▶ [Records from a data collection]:
Content starts
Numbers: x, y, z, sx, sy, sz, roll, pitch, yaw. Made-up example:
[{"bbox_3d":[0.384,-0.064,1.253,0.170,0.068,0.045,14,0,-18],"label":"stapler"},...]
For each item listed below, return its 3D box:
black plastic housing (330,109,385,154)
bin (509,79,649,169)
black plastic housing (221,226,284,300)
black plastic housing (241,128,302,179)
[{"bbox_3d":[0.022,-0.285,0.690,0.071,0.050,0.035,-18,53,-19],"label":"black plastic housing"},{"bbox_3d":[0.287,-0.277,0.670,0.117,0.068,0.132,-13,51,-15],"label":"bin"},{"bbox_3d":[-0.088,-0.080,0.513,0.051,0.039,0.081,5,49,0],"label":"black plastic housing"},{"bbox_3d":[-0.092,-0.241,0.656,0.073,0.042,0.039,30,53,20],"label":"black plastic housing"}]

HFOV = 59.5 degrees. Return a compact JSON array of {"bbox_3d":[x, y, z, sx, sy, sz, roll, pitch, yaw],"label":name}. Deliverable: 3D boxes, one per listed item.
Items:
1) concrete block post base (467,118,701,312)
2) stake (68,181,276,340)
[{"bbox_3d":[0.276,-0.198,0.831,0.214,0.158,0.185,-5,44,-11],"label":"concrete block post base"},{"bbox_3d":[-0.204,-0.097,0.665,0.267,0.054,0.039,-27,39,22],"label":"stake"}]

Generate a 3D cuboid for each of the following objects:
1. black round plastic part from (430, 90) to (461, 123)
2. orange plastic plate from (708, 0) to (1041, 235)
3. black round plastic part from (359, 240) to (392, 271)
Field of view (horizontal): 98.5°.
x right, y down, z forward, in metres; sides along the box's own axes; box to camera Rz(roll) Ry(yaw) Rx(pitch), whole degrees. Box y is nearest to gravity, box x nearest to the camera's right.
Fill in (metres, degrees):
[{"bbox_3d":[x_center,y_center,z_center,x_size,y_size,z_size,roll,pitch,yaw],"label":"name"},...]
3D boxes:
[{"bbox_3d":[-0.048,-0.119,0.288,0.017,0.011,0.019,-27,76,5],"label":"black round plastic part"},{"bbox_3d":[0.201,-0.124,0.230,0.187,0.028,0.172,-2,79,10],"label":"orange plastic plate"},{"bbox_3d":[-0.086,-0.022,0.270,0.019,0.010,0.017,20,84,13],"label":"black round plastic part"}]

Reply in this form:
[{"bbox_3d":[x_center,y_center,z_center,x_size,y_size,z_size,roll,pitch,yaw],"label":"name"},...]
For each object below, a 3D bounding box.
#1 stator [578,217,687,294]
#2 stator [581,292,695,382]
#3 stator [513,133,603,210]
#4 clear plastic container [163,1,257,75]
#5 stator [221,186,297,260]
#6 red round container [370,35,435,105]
Content ends
▶ [Work to be completed]:
Tally the lines in the records containing the string "metres"; output only the tally.

▶ [The answer]:
2